PROMPT
Lines holding the word "value" are the ones to copy from the data below.

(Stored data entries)
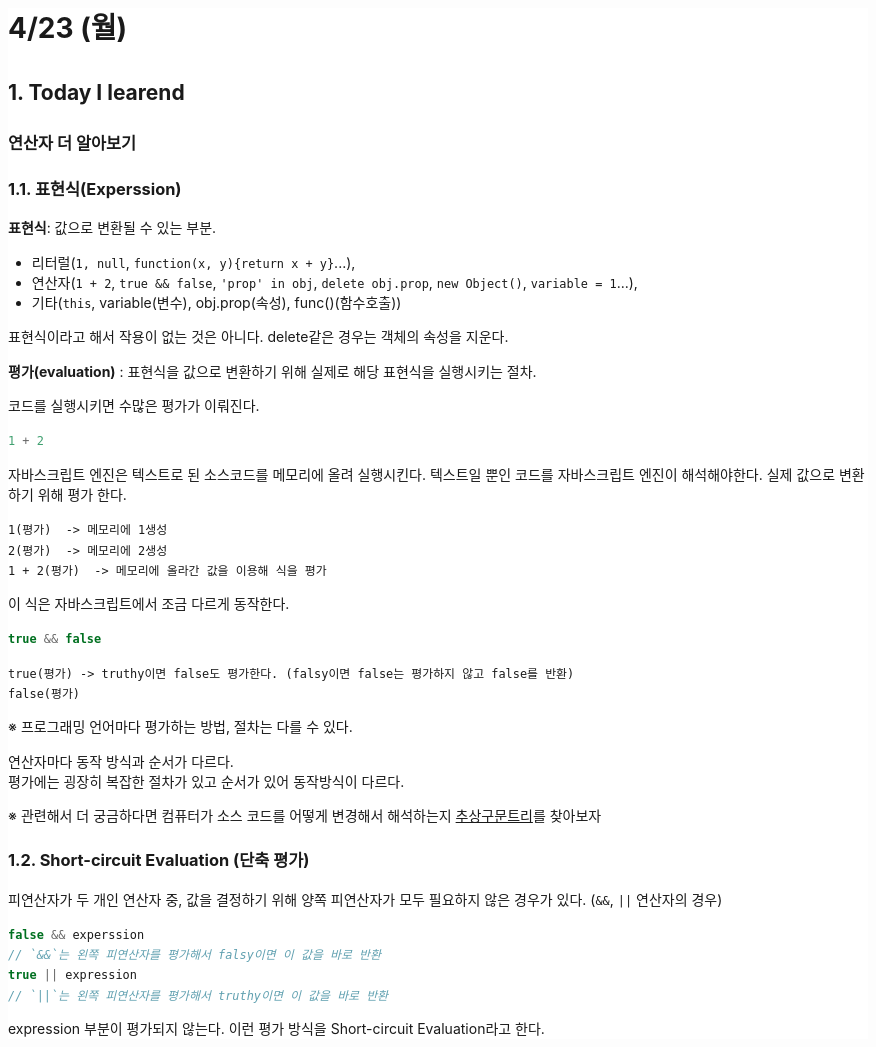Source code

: # 4/23 (월)

## 1. Today I learend

### 연산자 더 알아보기

### 1.1. 표현식(Experssion)

**표현식**: 값으로 변환될 수 있는 부분. 

+ 리터럴(`1, null`, `function(x, y){return x + y}`...),   
+ 연산자(`1 + 2`, `true && false`, `'prop' in obj`, `delete obj.prop`, `new Object()`, `variable = 1`...),  
+ 기타(`this`, variable(변수), obj.prop(속성), func()(함수호출))

표현식이라고 해서 작용이 없는 것은 아니다. delete같은 경우는 객체의 속성을 지운다.

**평가(evaluation)** : 표현식을 값으로 변환하기 위해 실제로 해당 표현식을 실행시키는 절차.  

코드를 실행시키면 수많은 평가가 이뤄진다.
```js
1 + 2
```
자바스크립트 엔진은 텍스트로 된 소스코드를 메모리에 올려 실행시킨다.
텍스트일 뿐인 코드를 자바스크립트 엔진이 해석해야한다.
실제 값으로 변환하기 위해 평가 한다.
```
1(평가)  -> 메모리에 1생성
2(평가)  -> 메모리에 2생성
1 + 2(평가)  -> 메모리에 올라간 값을 이용해 식을 평가 
```

이 식은 자바스크립트에서 조금 다르게 동작한다.
```js
true && false
```
```
true(평가) -> truthy이면 false도 평가한다. (falsy이면 false는 평가하지 않고 false를 반환)
false(평가)
```
※ 프로그래밍 언어마다 평가하는 방법, 절차는 다를 수 있다.

연산자마다 동작 방식과 순서가 다르다.  
평가에는 굉장히 복잡한 절차가 있고 순서가 있어 동작방식이 다르다.

※ 관련해서 더 궁금하다면 컴퓨터가 소스 코드를 어떻게 변경해서 해석하는지 [추상구문트리](https://goo.gl/4AvkMU)를 찾아보자

### 1.2. Short-circuit Evaluation (단축 평가)

피연산자가 두 개인 연산자 중, 값을 결정하기 위해 양쪽 피연산자가 모두 필요하지 않은 경우가 있다. (`&&`, `||` 연산자의 경우)

```js
false && experssion 
// `&&`는 왼쪽 피연산자를 평가해서 falsy이면 이 값을 바로 반환
true || expression  
// `||`는 왼쪽 피연산자를 평가해서 truthy이면 이 값을 바로 반환
```
expression 부분이 평가되지 않는다. 이런 평가 방식을 Short-circuit Evaluation라고 한다.
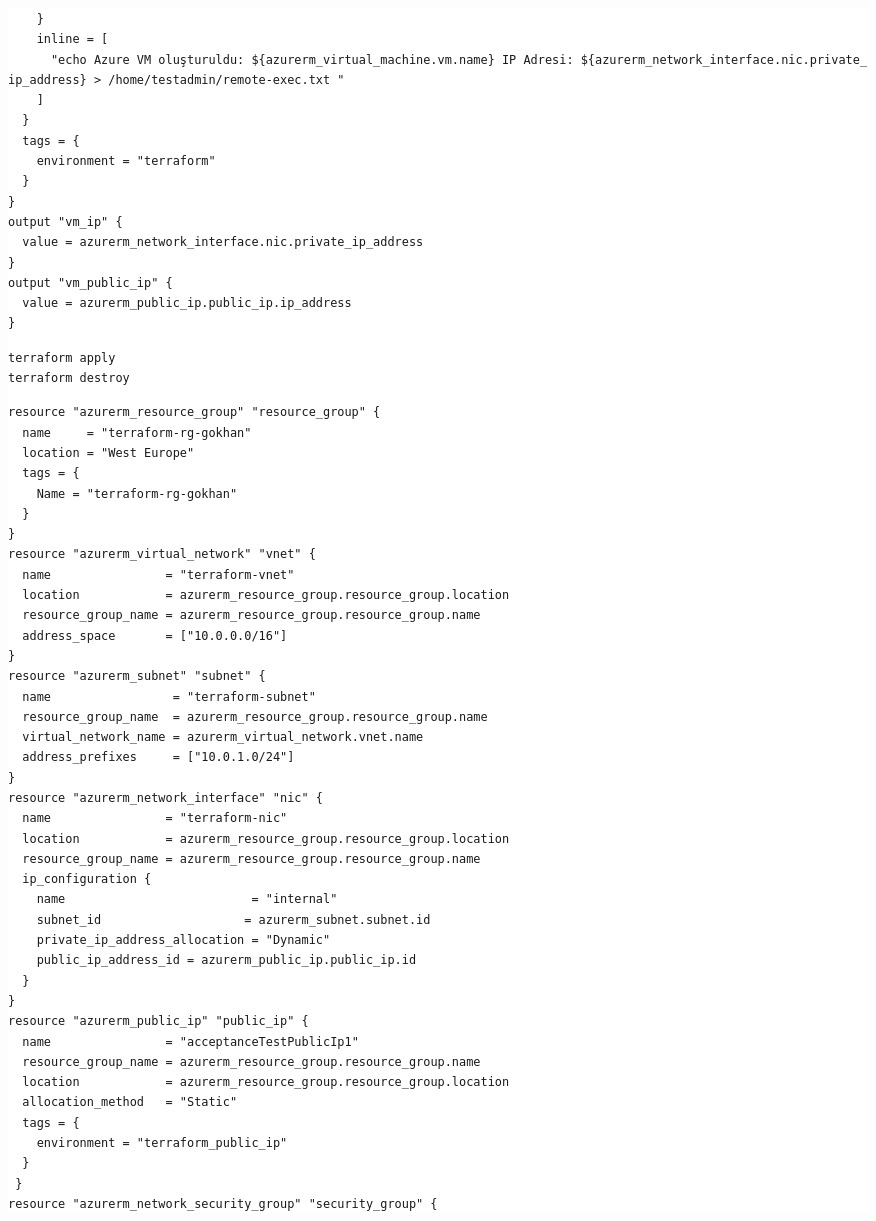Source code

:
 ```t
    }
    inline = [
      "echo Azure VM oluşturuldu: ${azurerm_virtual_machine.vm.name} IP Adresi: ${azurerm_network_interface.nic.private_ip_address} > /home/testadmin/remote-exec.txt "
    ]
  }
  tags = {
    environment = "terraform"
  }
}
output "vm_ip" {
  value = azurerm_network_interface.nic.private_ip_address
}
output "vm_public_ip" {
  value = azurerm_public_ip.public_ip.ip_address
}
```

```bash
terraform apply
terraform destroy
```

```t
resource "azurerm_resource_group" "resource_group" {
  name     = "terraform-rg-gokhan"
  location = "West Europe"
  tags = {
    Name = "terraform-rg-gokhan"
  }
}
resource "azurerm_virtual_network" "vnet" {
  name                = "terraform-vnet"
  location            = azurerm_resource_group.resource_group.location
  resource_group_name = azurerm_resource_group.resource_group.name
  address_space       = ["10.0.0.0/16"]
}
resource "azurerm_subnet" "subnet" {
  name                 = "terraform-subnet"
  resource_group_name  = azurerm_resource_group.resource_group.name
  virtual_network_name = azurerm_virtual_network.vnet.name
  address_prefixes     = ["10.0.1.0/24"]
}
resource "azurerm_network_interface" "nic" {
  name                = "terraform-nic"
  location            = azurerm_resource_group.resource_group.location
  resource_group_name = azurerm_resource_group.resource_group.name
  ip_configuration {
    name                          = "internal"
    subnet_id                    = azurerm_subnet.subnet.id
    private_ip_address_allocation = "Dynamic"
    public_ip_address_id = azurerm_public_ip.public_ip.id 
  }
}
resource "azurerm_public_ip" "public_ip" {
  name                = "acceptanceTestPublicIp1"
  resource_group_name = azurerm_resource_group.resource_group.name
  location            = azurerm_resource_group.resource_group.location
  allocation_method   = "Static"
  tags = {
    environment = "terraform_public_ip"
  }
 }
resource "azurerm_network_security_group" "security_group" {
```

EXERCISE RESPONSE
  value = azurerm_network_interface.nic.private_ip_address
  value = azurerm_public_ip.public_ip.ip_address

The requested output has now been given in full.